**Exercise prompt**
Please recast every line of the listing below as a JSON list of strings, one string per line, leaving out any blank lines.

── Exercise inputs

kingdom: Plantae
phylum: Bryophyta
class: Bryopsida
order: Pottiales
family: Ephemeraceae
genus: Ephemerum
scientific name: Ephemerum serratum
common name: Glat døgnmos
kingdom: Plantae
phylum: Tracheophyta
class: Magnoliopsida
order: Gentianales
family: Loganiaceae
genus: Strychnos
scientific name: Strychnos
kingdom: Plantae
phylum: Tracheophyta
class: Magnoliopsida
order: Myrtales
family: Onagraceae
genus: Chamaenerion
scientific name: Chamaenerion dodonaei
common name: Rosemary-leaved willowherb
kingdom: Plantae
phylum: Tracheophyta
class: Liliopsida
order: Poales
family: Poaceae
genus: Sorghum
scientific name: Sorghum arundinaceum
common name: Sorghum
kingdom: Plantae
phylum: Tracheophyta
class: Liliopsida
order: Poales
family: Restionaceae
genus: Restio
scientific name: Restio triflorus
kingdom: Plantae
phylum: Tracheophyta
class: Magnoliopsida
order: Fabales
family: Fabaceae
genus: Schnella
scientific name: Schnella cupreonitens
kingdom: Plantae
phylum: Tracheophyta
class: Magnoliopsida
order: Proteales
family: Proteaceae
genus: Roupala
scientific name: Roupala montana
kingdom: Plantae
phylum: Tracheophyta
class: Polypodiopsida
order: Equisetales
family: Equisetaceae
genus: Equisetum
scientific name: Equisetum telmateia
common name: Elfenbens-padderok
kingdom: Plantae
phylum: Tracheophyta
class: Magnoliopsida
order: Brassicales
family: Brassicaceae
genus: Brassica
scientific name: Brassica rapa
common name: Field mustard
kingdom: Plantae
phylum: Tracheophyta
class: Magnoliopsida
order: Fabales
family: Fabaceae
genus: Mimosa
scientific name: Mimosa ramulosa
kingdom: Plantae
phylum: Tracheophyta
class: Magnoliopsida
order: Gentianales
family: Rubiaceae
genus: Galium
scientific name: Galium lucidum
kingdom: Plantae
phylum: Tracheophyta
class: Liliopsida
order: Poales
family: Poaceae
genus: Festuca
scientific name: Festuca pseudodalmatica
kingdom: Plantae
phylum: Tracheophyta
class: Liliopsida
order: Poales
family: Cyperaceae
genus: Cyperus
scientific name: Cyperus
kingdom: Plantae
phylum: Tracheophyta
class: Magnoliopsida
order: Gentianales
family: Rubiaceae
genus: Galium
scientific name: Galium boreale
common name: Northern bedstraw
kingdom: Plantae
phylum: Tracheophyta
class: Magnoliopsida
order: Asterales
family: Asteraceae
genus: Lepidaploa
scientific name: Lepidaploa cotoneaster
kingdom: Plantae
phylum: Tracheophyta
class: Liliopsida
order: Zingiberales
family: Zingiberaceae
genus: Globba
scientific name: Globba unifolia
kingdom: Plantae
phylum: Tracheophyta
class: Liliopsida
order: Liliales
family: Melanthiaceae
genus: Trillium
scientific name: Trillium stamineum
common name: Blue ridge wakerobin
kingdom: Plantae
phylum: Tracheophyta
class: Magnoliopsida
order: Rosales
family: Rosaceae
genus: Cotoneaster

────

**Right answer**
[
  "kingdom: Plantae",
  "phylum: Bryophyta",
  "class: Bryopsida",
  "order: Pottiales",
  "family: Ephemeraceae",
  "genus: Ephemerum",
  "scientific name: Ephemerum serratum",
  "common name: Glat døgnmos",
  "kingdom: Plantae",
  "phylum: Tracheophyta",
  "class: Magnoliopsida",
  "order: Gentianales",
  "family: Loganiaceae",
  "genus: Strychnos",
  "scientific name: Strychnos",
  "kingdom: Plantae",
  "phylum: Tracheophyta",
  "class: Magnoliopsida",
  "order: Myrtales",
  "family: Onagraceae",
  "genus: Chamaenerion",
  "scientific name: Chamaenerion dodonaei",
  "common name: Rosemary-leaved willowherb",
  "kingdom: Plantae",
  "phylum: Tracheophyta",
  "class: Liliopsida",
  "order: Poales",
  "family: Poaceae",
  "genus: Sorghum",
  "scientific name: Sorghum arundinaceum",
  "common name: Sorghum",
  "kingdom: Plantae",
  "phylum: Tracheophyta",
  "class: Liliopsida",
  "order: Poales",
  "family: Restionaceae",
  "genus: Restio",
  "scientific name: Restio triflorus",
  "kingdom: Plantae",
  "phylum: Tracheophyta",
  "class: Magnoliopsida",
  "order: Fabales",
  "family: Fabaceae",
  "genus: Schnella",
  "scientific name: Schnella cupreonitens",
  "kingdom: Plantae",
  "phylum: Tracheophyta",
  "class: Magnoliopsida",
  "order: Proteales",
  "family: Proteaceae",
  "genus: Roupala",
  "scientific name: Roupala montana",
  "kingdom: Plantae",
  "phylum: Tracheophyta",
  "class: Polypodiopsida",
  "order: Equisetales",
  "family: Equisetaceae",
  "genus: Equisetum",
  "scientific name: Equisetum telmateia",
  "common name: Elfenbens-padderok",
  "kingdom: Plantae",
  "phylum: Tracheophyta",
  "class: Magnoliopsida",
  "order: Brassicales",
  "family: Brassicaceae",
  "genus: Brassica",
  "scientific name: Brassica rapa",
  "common name: Field mustard",
  "kingdom: Plantae",
  "phylum: Tracheophyta",
  "class: Magnoliopsida",
  "order: Fabales",
  "family: Fabaceae",
  "genus: Mimosa",
  "scientific name: Mimosa ramulosa",
  "kingdom: Plantae",
  "phylum: Tracheophyta",
  "class: Magnoliopsida",
  "order: Gentianales",
  "family: Rubiaceae",
  "genus: Galium",
  "scientific name: Galium lucidum",
  "kingdom: Plantae",
  "phylum: Tracheophyta",
  "class: Liliopsida",
  "order: Poales",
  "family: Poaceae",
  "genus: Festuca",
  "scientific name: Festuca pseudodalmatica",
  "kingdom: Plantae",
  "phylum: Tracheophyta",
  "class: Liliopsida",
  "order: Poales",
  "family: Cyperaceae",
  "genus: Cyperus",
  "scientific name: Cyperus",
  "kingdom: Plantae",
  "phylum: Tracheophyta",
  "class: Magnoliopsida",
  "order: Gentianales",
  "family: Rubiaceae",
  "genus: Galium",
  "scientific name: Galium boreale",
  "common name: Northern bedstraw",
  "kingdom: Plantae",
  "phylum: Tracheophyta",
  "class: Magnoliopsida",
  "order: Asterales",
  "family: Asteraceae",
  "genus: Lepidaploa",
  "scientific name: Lepidaploa cotoneaster",
  "kingdom: Plantae",
  "phylum: Tracheophyta",
  "class: Liliopsida",
  "order: Zingiberales",
  "family: Zingiberaceae",
  "genus: Globba",
  "scientific name: Globba unifolia",
  "kingdom: Plantae",
  "phylum: Tracheophyta",
  "class: Liliopsida",
  "order: Liliales",
  "family: Melanthiaceae",
  "genus: Trillium",
  "scientific name: Trillium stamineum",
  "common name: Blue ridge wakerobin",
  "kingdom: Plantae",
  "phylum: Tracheophyta",
  "class: Magnoliopsida",
  "order: Rosales",
  "family: Rosaceae",
  "genus: Cotoneaster"
]